Report each line of the data that has "same" somewhere in it.

──────── Record excerpts ────────

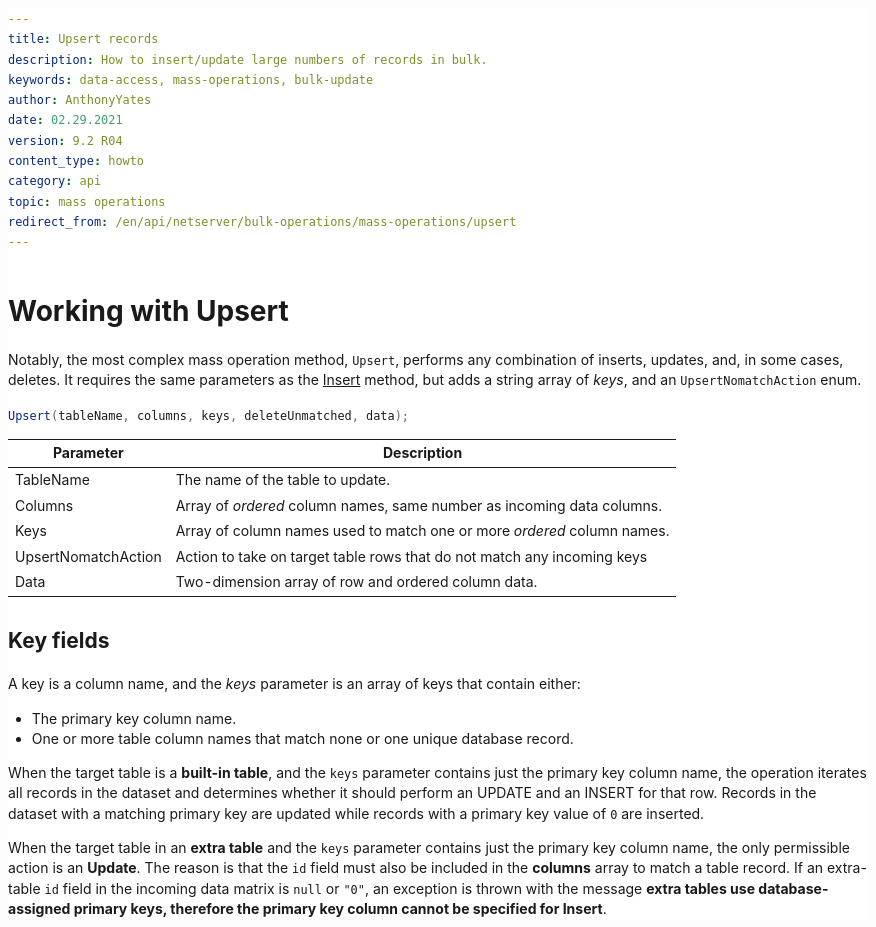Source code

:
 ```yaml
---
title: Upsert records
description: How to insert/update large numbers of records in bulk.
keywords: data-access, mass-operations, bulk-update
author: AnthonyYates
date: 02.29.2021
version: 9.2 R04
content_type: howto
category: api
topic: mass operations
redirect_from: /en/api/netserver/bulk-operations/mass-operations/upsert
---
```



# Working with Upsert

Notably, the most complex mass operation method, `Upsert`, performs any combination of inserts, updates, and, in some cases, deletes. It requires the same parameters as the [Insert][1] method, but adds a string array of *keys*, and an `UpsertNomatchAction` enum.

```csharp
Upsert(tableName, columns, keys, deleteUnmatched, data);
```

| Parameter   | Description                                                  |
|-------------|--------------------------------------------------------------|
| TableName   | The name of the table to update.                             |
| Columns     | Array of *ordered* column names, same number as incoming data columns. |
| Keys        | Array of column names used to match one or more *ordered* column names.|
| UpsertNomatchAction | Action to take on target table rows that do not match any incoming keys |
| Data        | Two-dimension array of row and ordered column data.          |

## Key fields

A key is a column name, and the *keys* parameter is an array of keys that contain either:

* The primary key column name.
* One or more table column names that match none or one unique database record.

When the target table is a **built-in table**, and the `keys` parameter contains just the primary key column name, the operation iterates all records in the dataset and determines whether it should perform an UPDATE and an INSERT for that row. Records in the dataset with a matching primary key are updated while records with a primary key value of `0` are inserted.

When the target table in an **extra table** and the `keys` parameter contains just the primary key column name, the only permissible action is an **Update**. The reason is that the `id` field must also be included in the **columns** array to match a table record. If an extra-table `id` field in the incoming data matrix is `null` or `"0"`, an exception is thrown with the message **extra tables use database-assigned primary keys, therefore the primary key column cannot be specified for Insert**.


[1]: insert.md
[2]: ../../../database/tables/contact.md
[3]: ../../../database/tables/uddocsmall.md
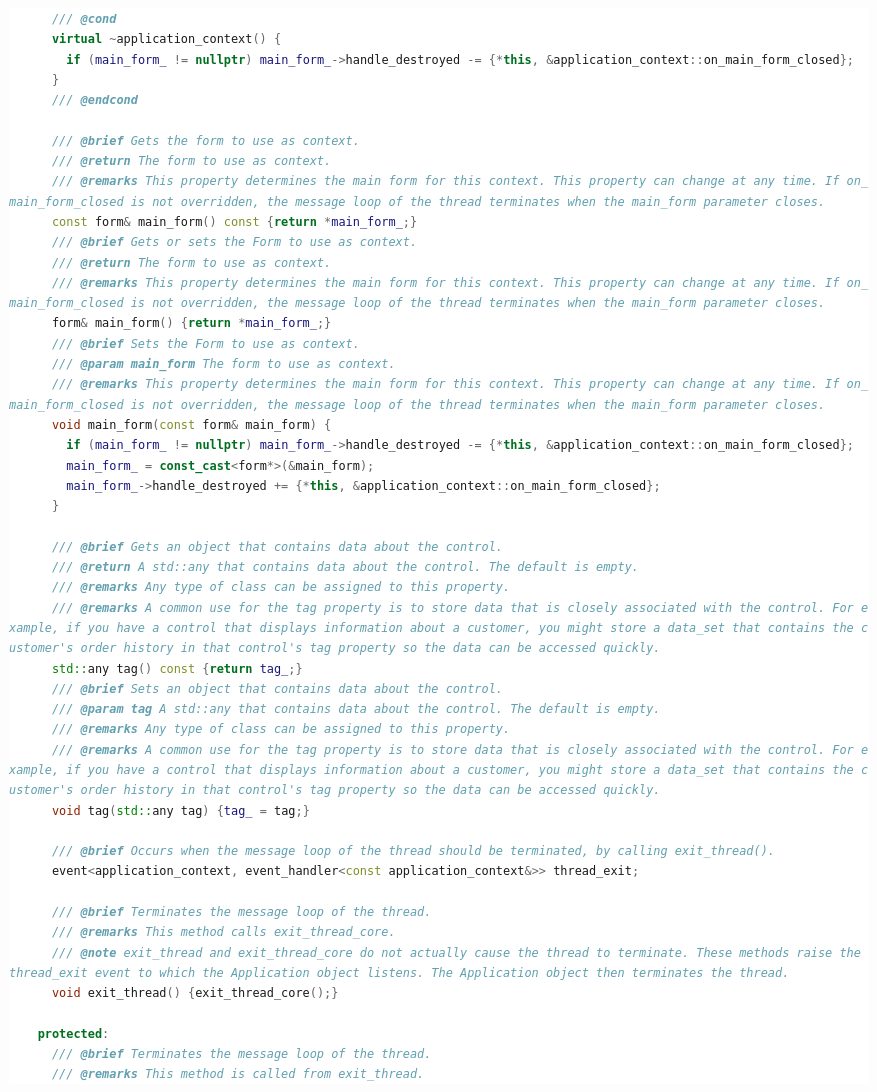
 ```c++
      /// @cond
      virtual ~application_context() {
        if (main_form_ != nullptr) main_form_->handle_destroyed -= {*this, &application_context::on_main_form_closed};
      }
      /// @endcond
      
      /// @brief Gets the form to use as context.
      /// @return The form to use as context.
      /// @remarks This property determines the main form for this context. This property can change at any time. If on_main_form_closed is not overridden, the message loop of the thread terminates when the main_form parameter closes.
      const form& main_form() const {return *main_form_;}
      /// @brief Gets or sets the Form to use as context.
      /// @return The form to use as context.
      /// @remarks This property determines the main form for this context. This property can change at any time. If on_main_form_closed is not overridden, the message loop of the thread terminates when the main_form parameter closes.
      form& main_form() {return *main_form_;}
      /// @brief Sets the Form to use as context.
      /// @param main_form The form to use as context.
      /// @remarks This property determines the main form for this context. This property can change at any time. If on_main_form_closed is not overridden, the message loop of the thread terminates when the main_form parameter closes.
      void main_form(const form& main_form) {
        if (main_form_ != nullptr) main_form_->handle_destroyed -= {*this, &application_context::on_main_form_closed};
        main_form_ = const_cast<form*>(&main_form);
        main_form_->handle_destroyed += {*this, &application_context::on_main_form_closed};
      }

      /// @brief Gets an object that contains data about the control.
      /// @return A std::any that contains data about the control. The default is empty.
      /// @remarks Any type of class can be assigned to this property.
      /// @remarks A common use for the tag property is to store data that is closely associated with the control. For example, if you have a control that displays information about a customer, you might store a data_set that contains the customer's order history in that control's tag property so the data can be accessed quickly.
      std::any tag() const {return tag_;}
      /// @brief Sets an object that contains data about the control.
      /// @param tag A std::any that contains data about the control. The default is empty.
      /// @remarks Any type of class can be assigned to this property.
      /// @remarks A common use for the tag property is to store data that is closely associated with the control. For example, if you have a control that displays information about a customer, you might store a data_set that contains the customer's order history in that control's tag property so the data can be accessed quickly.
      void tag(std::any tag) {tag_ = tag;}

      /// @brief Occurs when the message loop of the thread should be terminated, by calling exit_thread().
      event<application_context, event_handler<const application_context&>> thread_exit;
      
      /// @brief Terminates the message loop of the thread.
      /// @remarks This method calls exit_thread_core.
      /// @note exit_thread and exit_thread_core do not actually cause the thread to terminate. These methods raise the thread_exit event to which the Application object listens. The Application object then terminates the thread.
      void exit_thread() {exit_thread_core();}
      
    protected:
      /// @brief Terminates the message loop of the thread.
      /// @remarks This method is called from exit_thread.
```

────────

Response for this exercise:
Notably, the most complex mass operation method, `Upsert`, performs any combination of inserts, updates, and, in some cases, deletes. It requires the same parameters as the [Insert][1] method, but adds a string array of *keys*, and an `UpsertNomatchAction` enum.
| Columns     | Array of *ordered* column names, same number as incoming data columns. |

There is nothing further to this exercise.